For me at least, there is a middle phase of discovery about a new topic during which writers become interchangeable, but also a later critical mass of understanding beyond which the particular value of individual contributions reemerges into view. The sample rate must nonetheless always remain sufficient to capture the full spectrum of the issue. True consensus belongs only to extremes which are logical impossibilities: total ignorance and total knowledge. In practice we all are doomed to inhabit incommensurable positions across the vast middle ground which lies between these two extremes. It is a region which inexorably defies genetic logic, confluences of chance notwithstanding. No one actually lives in a poleplace where genetic logic comports with the intellectual environment. If they say they do then they are lying. I just said certainty is hard to come by, but I am certain about this.

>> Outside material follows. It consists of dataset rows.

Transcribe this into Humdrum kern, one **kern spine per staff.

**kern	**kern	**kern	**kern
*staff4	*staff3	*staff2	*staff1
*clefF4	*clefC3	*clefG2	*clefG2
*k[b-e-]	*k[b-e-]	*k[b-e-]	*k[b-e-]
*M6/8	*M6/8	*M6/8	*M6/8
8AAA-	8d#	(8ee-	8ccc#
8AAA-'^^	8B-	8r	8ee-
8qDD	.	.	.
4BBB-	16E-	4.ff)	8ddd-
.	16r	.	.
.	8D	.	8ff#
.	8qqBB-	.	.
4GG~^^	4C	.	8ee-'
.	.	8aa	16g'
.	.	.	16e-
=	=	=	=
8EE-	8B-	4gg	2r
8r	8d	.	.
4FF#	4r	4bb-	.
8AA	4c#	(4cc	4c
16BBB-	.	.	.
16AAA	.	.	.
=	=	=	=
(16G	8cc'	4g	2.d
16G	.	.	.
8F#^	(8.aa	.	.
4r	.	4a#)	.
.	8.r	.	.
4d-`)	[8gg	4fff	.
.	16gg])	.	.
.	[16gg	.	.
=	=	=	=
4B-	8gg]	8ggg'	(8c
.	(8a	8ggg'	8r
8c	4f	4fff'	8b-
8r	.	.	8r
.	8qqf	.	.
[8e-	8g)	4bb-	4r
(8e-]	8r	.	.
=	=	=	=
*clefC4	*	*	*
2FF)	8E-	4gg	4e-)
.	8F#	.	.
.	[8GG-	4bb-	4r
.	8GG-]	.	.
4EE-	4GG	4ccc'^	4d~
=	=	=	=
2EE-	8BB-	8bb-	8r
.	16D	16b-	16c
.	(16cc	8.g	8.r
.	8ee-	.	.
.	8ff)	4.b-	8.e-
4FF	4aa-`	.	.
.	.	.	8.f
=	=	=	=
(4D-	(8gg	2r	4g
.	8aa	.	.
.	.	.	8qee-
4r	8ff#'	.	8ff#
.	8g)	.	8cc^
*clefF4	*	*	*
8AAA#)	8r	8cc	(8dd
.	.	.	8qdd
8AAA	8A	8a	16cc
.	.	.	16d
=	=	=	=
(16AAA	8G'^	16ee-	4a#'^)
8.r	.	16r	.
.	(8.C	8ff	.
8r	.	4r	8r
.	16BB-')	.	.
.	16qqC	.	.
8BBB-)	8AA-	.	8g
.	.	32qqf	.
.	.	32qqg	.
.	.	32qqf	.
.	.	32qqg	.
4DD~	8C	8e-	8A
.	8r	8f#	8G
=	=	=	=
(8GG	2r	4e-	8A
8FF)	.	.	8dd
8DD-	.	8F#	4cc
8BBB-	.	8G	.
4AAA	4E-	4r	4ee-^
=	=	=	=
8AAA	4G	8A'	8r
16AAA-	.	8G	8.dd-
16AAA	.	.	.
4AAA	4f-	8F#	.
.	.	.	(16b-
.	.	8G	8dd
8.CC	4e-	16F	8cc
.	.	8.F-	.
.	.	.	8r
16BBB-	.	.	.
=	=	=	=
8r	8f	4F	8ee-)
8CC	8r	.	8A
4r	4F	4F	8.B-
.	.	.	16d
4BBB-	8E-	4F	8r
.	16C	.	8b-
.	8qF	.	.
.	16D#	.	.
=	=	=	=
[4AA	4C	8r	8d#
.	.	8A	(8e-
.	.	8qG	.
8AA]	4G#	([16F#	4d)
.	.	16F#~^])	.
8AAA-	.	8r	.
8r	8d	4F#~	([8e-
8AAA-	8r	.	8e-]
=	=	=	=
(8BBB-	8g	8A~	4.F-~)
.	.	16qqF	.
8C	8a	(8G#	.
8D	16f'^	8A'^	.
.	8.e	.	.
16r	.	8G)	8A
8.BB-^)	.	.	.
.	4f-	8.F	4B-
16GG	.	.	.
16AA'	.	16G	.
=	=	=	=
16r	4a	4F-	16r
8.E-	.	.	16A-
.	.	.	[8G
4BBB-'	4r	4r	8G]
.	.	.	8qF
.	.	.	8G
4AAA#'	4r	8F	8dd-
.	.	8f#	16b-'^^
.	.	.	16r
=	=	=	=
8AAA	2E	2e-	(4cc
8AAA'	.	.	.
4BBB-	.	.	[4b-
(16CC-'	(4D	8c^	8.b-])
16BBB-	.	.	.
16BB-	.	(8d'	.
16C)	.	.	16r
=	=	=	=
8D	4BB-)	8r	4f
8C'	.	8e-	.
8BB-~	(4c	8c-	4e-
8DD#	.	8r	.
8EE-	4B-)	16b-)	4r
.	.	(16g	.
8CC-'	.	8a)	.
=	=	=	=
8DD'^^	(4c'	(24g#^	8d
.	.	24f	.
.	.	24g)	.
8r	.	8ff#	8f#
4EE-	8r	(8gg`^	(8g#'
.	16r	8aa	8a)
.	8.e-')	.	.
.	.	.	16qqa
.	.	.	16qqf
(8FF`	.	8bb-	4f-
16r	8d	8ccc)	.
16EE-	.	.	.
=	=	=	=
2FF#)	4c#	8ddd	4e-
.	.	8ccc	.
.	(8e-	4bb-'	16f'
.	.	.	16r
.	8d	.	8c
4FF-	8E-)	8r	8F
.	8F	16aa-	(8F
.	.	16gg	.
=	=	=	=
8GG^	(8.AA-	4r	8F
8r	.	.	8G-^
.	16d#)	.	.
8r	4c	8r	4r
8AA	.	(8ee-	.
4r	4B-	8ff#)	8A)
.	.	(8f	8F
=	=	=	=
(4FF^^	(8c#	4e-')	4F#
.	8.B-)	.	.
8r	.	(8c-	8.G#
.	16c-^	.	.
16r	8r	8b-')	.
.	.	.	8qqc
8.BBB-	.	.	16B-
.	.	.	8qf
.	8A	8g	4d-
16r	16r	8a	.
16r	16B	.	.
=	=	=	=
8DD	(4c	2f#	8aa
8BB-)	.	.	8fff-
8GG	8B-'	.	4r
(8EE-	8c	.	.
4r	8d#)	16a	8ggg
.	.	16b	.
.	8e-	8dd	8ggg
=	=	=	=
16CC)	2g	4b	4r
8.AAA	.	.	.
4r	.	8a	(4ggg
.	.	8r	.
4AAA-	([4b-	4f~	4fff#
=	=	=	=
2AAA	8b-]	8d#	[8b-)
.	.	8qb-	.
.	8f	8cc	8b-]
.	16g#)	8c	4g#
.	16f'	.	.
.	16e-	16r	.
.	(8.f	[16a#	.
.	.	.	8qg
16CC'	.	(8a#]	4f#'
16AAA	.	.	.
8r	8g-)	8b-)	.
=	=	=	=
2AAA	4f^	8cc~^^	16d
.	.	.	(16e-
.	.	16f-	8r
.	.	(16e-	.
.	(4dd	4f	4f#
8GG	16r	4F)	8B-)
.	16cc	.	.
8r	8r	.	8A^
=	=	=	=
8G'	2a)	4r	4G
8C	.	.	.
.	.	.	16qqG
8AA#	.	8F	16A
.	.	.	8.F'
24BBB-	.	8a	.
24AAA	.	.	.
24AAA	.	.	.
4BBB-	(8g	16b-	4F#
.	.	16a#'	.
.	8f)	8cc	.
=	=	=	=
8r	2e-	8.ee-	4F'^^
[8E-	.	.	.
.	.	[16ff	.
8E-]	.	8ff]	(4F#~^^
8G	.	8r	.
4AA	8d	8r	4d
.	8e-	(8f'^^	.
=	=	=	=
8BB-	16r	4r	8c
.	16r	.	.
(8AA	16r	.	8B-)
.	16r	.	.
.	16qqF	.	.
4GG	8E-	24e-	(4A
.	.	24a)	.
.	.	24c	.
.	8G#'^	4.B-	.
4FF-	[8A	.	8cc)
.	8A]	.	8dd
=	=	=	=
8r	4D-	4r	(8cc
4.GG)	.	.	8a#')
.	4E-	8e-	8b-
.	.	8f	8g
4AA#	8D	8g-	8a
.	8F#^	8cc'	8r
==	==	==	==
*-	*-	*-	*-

As a result, and also because we are, it must be said, exceedingly weak and simple creatures relative to the social edifices which we unwittingly help to construct, we do seek facile comforts in times of distress and later rationalize them as Parsimonious Solutions, as if to appoint ourselves lead scientists conducting cutting edge research on the culture in which we ourselves are subsumed. Hence we blame Frantz Fanon for Eco-Terrorism and Milton Friedman for Paleo-Conservatism even as the vast majority of Eco-Terrorists and Paleo-Conservatives remain variously but powerfully under-educated, no matter what the wide circulation of reductionist glosses might seem to indicate. After all, causation just feels better than correlation. The thrill of the hunt is most intoxicating when our prey is just elusive enough to keep us entertained but not so elusive as to be unattainable; and so we distort its image in our own heads until our ideational porridge is just the right temperature. This is, incidentally, one of just a few psychic maneuvers that orthodox psychoanalysis, itself an infamous bastion of overreliance upon genetic reasoning, has had pinned down from the start, so blatant and endemic is it to human social life. It is just too unsettling a proposition for too many people to leave the answers to pressing existential questions permanently floating in the ether; and yet the effort at spearing, skinning, cleaning, and curating them is obviously the greater of the two evils.

1 comment:

Stefan Kac said...

Stuart Ewen
Captains of Consciousness (1977)
(preface to 2001 edition)

"what I presented in Captains of Consciousness was not the story of a conspiracy. Rather, it was a review of business thinking during the time that mass production was taking hold and modern advertising was being developed, and it revealed the extent to which a broad number of business leaders were harboring similar thoughts. This is not conspiracy; it is the history of ideas. ... That their conceits dovetailed is not because they were plotted in some Ministry of Truth. It indicates only that they faced common problems and that, using available tools, they were conceiving congruous responses to their world. The innovations of individuals seldom occur in a vacuum."